KakkoKari (仮) Another (data) science blog. By Alessandro Morita

Linear trees in LightGBM: how to use

This was originally written as a “Hello world” kind of program aimed at giving my team at the DataLab some help getting started with less noisy variants of GBDTs.

What are linear trees?

From this post:

Not everybody knows simple yet effective variations of the Decision Tree algorithm. These are known as Model Trees. They learn an optimal splitting of the training data, as in the standard Decision Tree, with the main difference that the goodness of splits is evaluated fitting models. A particular case of Model Trees is known as Linear Tree. This implies having Linear Models in the leaves instead of simple constant approximations. It can be seen as a simple improvement/alternative from the standard Decision Tree preserving at the same time the interpretation ability.

LightGBM includes the option for linear trees in its implementation, at least for more recent versions.

Using linear trees might allow for better-behaved models in some situations, especially when we want piecewise linear models. Below we show how to use them.

Some observations

Implementation

import lightgbm as lgb
import numpy as np
import matplotlib.pyplot as plt
import pandas as pd

from sklearn.model_selection import train_test_split

Create a stupidly simple dataset

n = 200
np.random.seed(1)
X = np.linspace(0, 6, n).reshape(n,1)
y = np.sin(X) + 0.1*np.random.randn(*X.shape)
plt.plot(X, y)
plt.show()

svg

Building the model

We will create two models - one with regular decision trees, and another one with linear ones.
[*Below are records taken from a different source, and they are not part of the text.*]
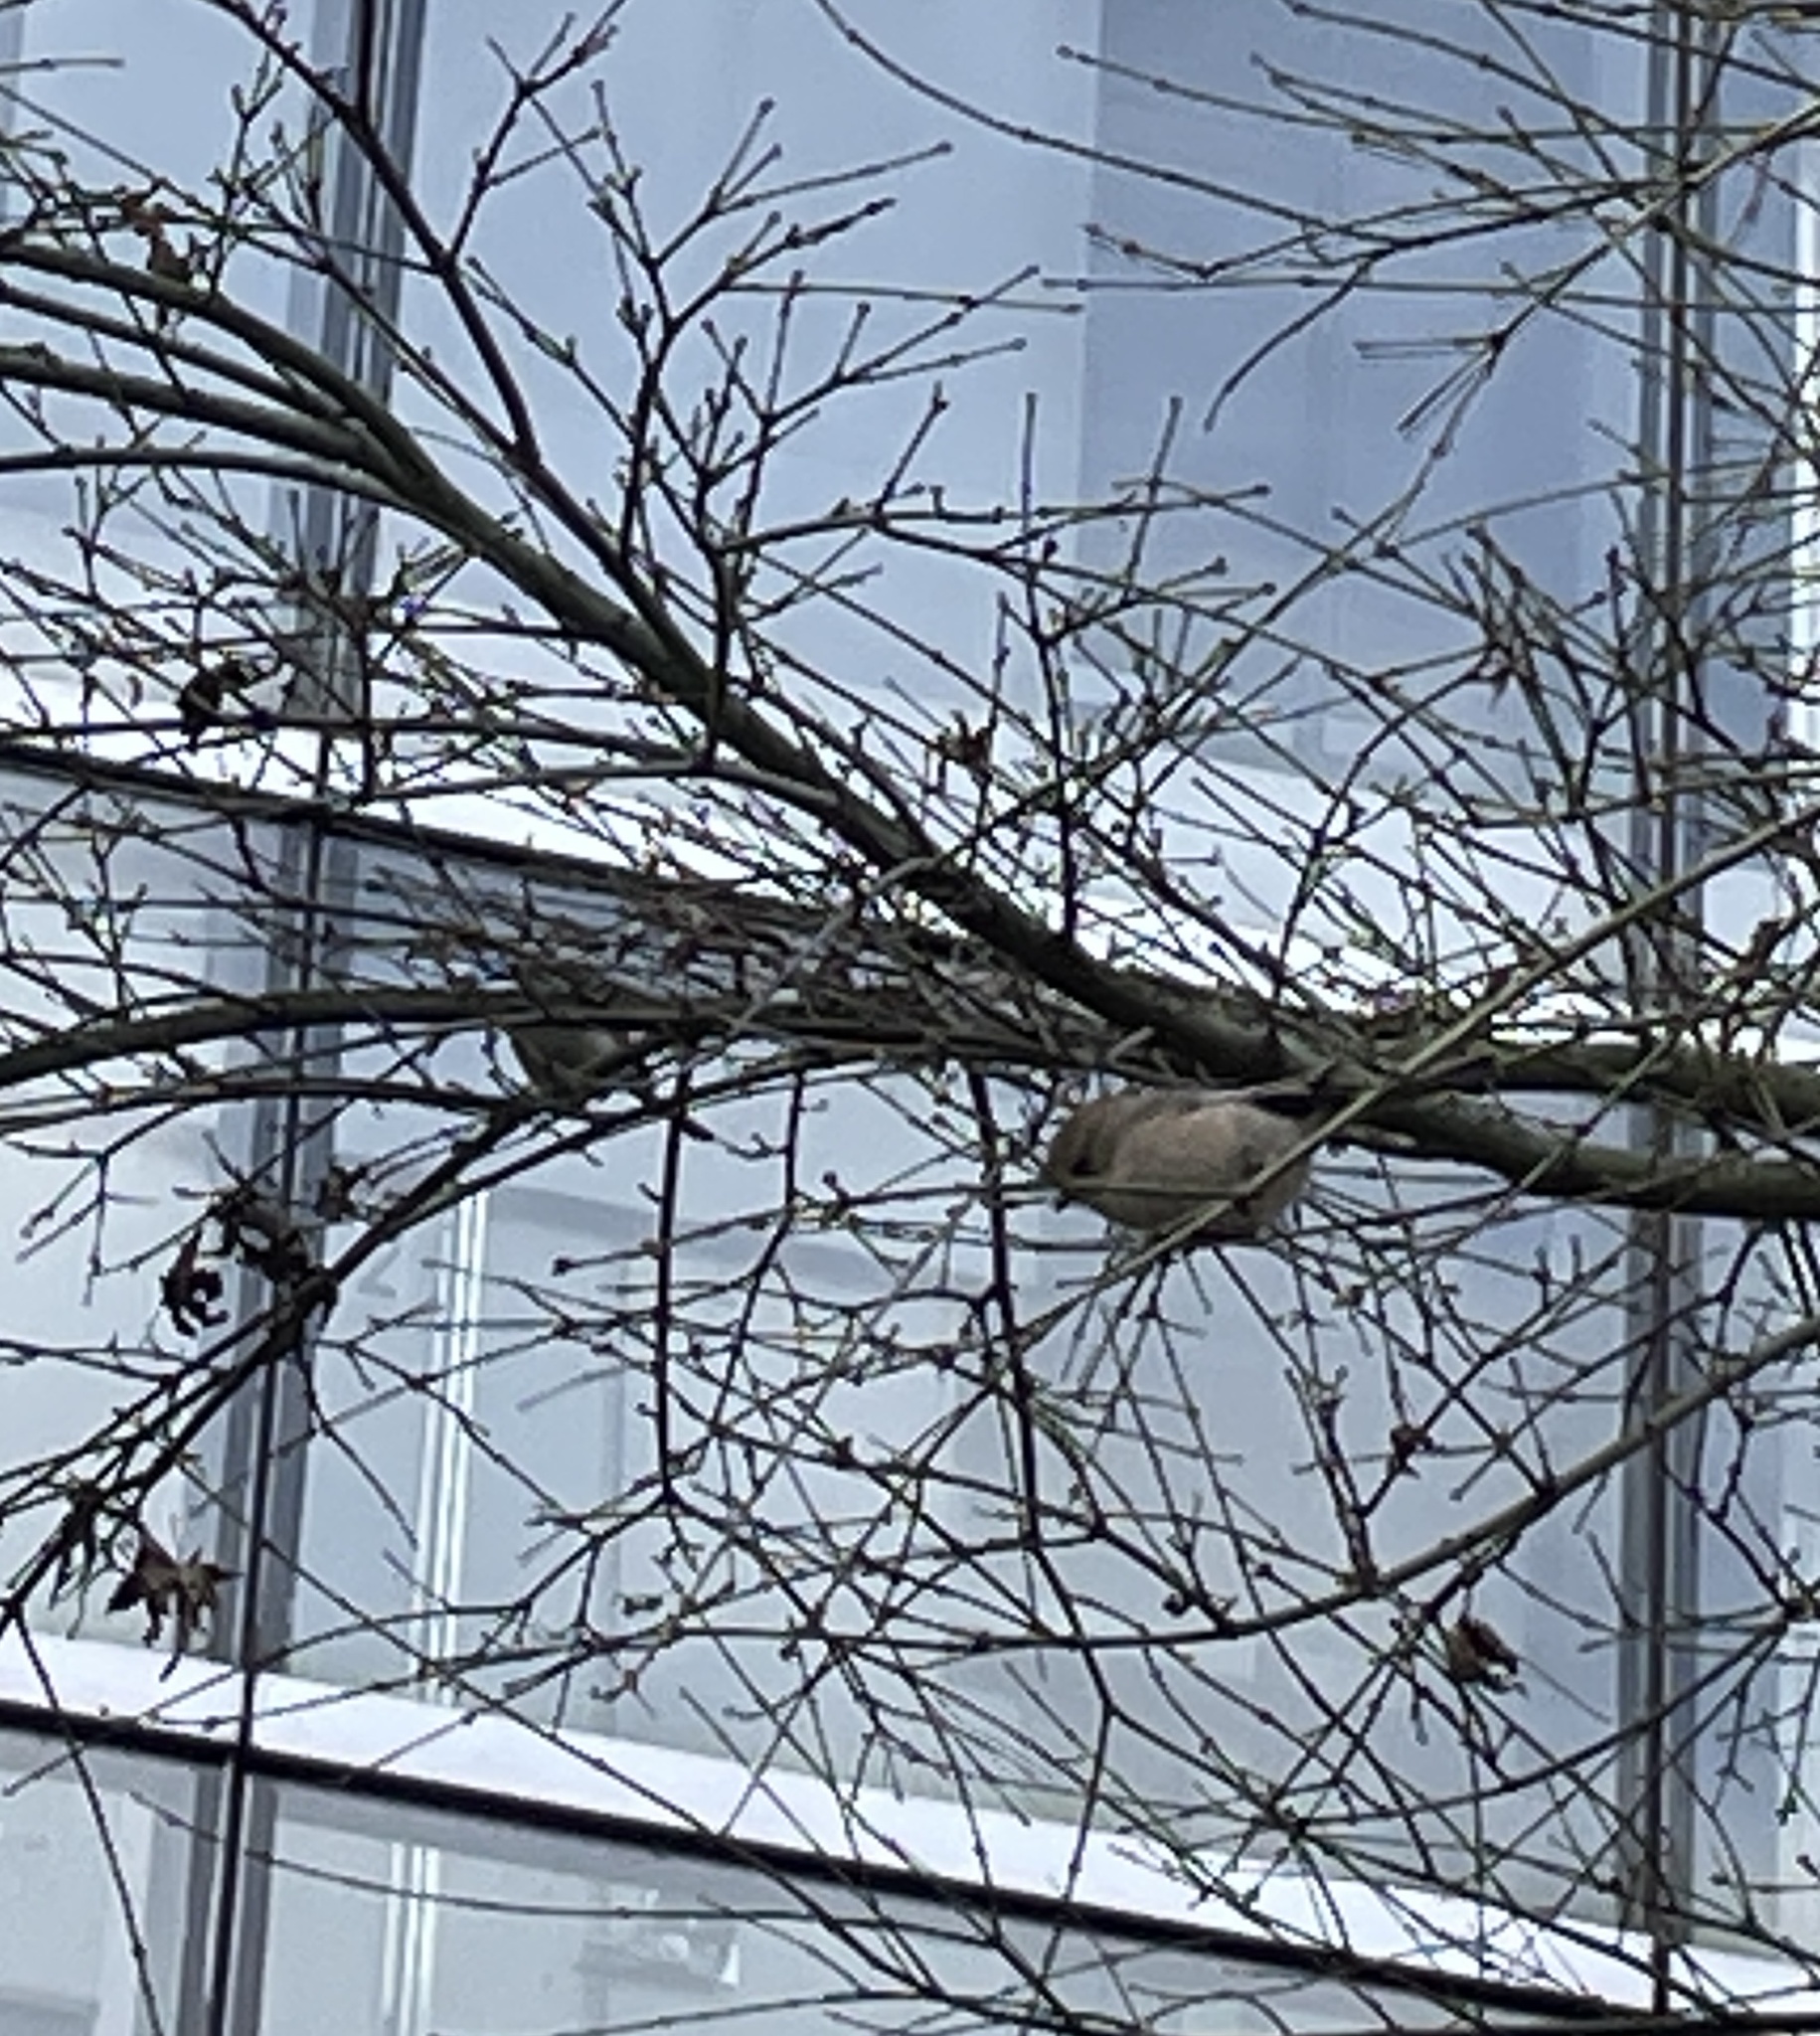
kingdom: Animalia
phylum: Chordata
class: Aves
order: Passeriformes
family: Aegithalidae
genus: Psaltriparus
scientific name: Psaltriparus minimus
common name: American bushtit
The linear_tree argument for some reason enters the Datasetobject, not the train one; hence, we need to define two datasets.

X_train, X_test, y_train, y_test = train_test_split(X, y, test_size=0.3, random_state=2)

train_data_linear = lgb.Dataset(X_train, label=y_train,
                        params={
                            'linear_tree': True
                        })

train_data_normal = lgb.Dataset(X_train, label=y_train)

For the regular LightGBM API, one must pass a params object:

params = {
    "objective": "regression",
    "metric": "rmse",
    "num_leaves": 30,
    "learning_rate": 0.1,
    "verbosity": -1
}

model_linear = lgb.train(params, train_data_linear)
model_normal = lgb.train(params, train_data_normal)
y_pred_linear = model_linear.predict(X_test, num_iteration=model_linear.best_iteration)
y_pred_normal = model_normal.predict(X_test, num_iteration=model_normal.best_iteration)
# plotting results
df = pd.DataFrame(X_test, columns=['x'])
df['y (regular trees)'] = y_pred_normal
df['y (linear trees)'] = y_pred_linear
df.sort_values('x').set_index('x').plot(lw=3)
plt.plot(X, y, label='original data', alpha=0.7, linestyle='--')
plt.legend()
plt.show()

svg

Assessing error:

from sklearn.metrics import mean_squared_error
print(f"Linear trees error: {round(mean_squared_error(y_test, y_pred_linear),3)}")
print(f"Normal trees error: {round(mean_squared_error(y_test, y_pred_normal),3)}")

# > Linear trees error: 0.011
# > Normal trees error: 0.044

In this particular case, with this choice of hyperparameters, the linear trees model performed better.

What about extrapolation?

X_extrapol = np.linspace(-2, 8, 500)
X_extrapol = X_extrapol.reshape(X_extrapol.shape[0],1)
fig, ax = plt.subplots(figsize=(10,4))
ax.plot(X_extrapol, model_linear.predict(X_extrapol, num_iteration=model_linear.best_iteration), label='Linear trees')
ax.plot(X_extrapol, model_normal.predict(X_extrapol, num_iteration=model_normal.best_iteration), label='Normal trees')
ax.legend()

ax.fill_between(np.linspace(-2,0), -1.2, 1.2, facecolor='gray', alpha=0.1)
ax.fill_between(np.linspace(6,8), -1.2, 1.2, facecolor='gray', alpha=0.1)

plt.show()

svg

We see that exptrapolation happens exactly as we might have expected: linear trees extrapolate as linear functions (which thus diverge off) whereas usual trees stagnate. None of the options is great, and you must be careful on how you extrapolate to unseen data outside your training range.